_Task requirements_
Whenever a line in the records below contains "ProjectId", pick it out.

(Given data Opens)

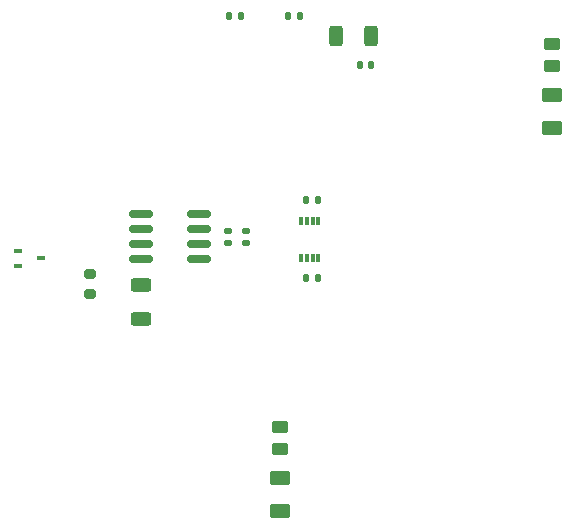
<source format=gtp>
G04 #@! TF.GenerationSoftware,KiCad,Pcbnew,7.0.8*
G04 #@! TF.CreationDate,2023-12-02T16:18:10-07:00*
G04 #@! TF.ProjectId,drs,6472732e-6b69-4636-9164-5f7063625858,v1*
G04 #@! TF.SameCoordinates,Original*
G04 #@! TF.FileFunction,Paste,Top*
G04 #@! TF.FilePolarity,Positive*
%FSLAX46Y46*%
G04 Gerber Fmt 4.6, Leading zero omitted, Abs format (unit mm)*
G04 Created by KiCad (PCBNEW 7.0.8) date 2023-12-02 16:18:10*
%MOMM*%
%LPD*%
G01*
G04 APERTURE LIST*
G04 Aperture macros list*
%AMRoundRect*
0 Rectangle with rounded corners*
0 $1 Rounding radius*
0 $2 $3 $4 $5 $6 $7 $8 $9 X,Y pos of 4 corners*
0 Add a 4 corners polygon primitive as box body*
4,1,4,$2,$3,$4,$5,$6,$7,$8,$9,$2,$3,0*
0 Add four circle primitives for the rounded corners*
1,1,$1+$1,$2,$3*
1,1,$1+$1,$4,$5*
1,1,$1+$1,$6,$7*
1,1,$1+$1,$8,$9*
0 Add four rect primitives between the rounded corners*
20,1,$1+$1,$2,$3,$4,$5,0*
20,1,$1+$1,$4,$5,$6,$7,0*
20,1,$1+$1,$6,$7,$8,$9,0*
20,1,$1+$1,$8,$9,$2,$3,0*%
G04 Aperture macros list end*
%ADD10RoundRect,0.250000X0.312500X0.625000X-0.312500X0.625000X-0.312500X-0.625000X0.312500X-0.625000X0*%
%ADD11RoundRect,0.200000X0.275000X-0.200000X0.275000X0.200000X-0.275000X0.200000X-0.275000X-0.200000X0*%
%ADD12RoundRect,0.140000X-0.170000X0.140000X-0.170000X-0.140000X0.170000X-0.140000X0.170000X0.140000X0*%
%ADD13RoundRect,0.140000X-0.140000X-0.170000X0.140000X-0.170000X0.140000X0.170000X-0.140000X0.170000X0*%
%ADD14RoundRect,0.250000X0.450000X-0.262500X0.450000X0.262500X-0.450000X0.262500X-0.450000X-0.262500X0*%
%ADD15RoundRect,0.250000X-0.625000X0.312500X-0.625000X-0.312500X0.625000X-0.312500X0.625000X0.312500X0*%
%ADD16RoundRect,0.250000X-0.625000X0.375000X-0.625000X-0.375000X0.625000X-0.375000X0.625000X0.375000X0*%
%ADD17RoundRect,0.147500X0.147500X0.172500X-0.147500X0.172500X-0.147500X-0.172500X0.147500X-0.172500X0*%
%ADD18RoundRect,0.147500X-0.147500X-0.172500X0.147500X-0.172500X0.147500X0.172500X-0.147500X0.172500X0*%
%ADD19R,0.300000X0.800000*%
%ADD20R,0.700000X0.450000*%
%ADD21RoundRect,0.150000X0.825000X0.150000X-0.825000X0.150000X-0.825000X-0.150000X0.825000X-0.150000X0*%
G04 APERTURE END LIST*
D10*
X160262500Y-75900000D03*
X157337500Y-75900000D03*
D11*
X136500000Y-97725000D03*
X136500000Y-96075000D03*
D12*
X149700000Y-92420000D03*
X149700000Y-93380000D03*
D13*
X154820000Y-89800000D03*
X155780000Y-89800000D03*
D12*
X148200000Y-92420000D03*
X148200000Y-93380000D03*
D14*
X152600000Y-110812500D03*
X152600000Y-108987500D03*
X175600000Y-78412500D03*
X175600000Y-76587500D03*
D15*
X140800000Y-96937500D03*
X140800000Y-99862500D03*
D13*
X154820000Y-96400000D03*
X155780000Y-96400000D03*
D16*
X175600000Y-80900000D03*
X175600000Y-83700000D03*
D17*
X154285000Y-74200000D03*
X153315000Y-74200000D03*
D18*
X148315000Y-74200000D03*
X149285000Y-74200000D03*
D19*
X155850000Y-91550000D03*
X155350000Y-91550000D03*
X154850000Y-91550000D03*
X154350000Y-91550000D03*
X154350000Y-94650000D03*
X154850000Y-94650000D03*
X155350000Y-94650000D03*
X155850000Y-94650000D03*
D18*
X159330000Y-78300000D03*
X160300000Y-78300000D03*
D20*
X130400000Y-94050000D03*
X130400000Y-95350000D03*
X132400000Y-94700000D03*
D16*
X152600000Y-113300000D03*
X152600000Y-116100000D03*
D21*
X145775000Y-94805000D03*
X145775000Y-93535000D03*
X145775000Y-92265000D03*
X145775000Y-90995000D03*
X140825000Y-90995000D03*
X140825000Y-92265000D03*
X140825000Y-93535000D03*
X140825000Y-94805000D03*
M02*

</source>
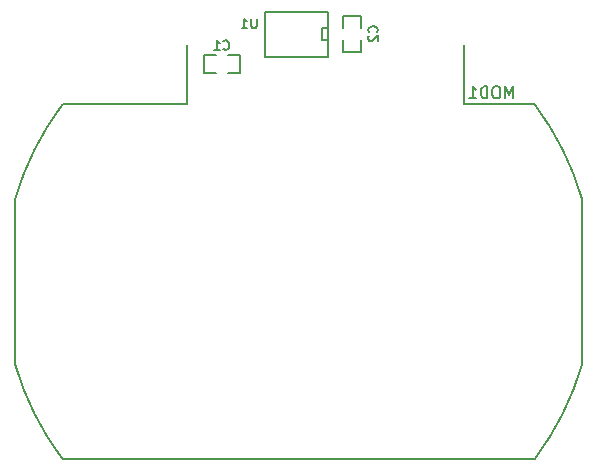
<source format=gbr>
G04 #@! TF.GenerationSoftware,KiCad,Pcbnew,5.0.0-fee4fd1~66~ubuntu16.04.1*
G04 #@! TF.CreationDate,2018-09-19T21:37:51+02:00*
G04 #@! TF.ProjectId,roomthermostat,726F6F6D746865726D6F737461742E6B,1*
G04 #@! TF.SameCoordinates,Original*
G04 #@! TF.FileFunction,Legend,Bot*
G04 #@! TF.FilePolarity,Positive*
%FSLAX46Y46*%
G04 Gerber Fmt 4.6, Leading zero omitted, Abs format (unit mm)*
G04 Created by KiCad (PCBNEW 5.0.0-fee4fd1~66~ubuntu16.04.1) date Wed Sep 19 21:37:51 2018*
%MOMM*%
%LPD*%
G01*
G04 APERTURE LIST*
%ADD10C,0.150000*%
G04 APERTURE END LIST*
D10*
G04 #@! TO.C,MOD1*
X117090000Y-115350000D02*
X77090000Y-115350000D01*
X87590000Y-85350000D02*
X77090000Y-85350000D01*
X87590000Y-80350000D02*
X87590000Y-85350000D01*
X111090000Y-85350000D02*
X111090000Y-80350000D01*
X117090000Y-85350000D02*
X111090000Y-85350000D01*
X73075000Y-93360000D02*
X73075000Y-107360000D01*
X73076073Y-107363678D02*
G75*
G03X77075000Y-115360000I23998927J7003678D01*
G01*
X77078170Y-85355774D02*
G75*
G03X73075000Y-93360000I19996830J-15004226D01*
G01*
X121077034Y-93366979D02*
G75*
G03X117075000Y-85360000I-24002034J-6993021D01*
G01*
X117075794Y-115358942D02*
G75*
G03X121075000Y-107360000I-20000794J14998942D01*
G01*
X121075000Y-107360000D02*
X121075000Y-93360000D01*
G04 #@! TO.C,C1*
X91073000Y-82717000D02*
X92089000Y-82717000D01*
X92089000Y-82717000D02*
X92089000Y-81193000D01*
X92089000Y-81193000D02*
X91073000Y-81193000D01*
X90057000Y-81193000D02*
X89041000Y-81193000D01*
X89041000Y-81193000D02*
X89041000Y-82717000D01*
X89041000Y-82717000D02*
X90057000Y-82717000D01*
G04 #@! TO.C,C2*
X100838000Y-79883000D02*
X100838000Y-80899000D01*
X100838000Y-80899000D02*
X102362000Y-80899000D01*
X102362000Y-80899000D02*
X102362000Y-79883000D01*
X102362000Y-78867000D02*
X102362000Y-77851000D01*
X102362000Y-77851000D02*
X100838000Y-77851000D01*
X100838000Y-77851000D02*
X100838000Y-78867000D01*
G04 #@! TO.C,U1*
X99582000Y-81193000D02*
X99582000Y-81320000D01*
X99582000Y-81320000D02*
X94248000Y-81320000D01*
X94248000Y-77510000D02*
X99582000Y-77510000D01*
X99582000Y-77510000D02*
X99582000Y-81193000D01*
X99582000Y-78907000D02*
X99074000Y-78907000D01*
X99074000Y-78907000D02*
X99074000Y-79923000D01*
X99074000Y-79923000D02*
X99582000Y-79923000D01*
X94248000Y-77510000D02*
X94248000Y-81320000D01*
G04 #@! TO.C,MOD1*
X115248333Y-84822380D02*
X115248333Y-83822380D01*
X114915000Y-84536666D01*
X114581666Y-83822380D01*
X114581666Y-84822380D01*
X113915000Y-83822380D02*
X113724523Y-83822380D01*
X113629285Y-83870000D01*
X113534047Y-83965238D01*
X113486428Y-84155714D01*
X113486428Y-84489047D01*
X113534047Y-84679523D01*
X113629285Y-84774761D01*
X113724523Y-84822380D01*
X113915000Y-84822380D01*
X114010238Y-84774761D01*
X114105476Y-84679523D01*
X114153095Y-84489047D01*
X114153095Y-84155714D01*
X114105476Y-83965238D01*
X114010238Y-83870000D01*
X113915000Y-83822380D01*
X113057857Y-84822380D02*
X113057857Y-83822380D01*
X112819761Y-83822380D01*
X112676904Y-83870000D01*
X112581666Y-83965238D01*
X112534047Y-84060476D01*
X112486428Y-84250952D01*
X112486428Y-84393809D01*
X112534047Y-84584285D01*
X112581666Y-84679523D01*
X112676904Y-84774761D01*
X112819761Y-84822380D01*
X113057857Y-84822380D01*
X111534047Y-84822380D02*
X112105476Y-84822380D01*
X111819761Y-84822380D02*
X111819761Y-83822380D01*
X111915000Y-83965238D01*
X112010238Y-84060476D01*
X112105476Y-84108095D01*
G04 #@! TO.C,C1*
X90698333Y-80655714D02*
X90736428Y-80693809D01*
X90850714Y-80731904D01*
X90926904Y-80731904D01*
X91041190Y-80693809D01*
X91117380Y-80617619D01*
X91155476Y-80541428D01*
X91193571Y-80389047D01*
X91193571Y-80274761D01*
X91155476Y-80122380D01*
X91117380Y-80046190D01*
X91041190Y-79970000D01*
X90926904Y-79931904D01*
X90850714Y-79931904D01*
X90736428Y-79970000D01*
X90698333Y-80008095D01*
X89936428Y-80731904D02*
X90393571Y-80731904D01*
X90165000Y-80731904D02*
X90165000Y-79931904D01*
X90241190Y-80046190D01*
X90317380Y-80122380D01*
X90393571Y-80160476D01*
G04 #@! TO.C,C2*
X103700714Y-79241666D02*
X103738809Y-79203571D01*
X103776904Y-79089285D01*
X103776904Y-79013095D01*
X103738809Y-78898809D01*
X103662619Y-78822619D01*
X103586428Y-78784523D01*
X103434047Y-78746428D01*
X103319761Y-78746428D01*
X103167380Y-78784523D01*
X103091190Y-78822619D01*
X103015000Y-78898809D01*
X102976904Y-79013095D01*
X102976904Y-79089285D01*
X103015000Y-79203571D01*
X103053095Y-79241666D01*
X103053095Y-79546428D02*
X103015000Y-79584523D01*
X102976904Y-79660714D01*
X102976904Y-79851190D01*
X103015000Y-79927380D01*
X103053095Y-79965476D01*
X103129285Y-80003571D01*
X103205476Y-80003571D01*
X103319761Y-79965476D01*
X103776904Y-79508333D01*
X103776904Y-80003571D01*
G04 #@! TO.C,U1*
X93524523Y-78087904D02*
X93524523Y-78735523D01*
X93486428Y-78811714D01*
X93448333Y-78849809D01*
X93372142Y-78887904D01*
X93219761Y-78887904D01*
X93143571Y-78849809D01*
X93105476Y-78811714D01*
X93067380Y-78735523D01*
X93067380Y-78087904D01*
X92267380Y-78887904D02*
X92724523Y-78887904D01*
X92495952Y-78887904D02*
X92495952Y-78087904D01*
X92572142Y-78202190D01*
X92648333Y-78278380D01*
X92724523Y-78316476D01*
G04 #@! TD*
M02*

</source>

(Given data Closes)

_Result of the exercise_
G04 #@! TF.ProjectId,drs,6472732e-6b69-4636-9164-5f7063625858,v1*
G04 #@! TF.ProjectId,roomthermostat,726F6F6D746865726D6F737461742E6B,1*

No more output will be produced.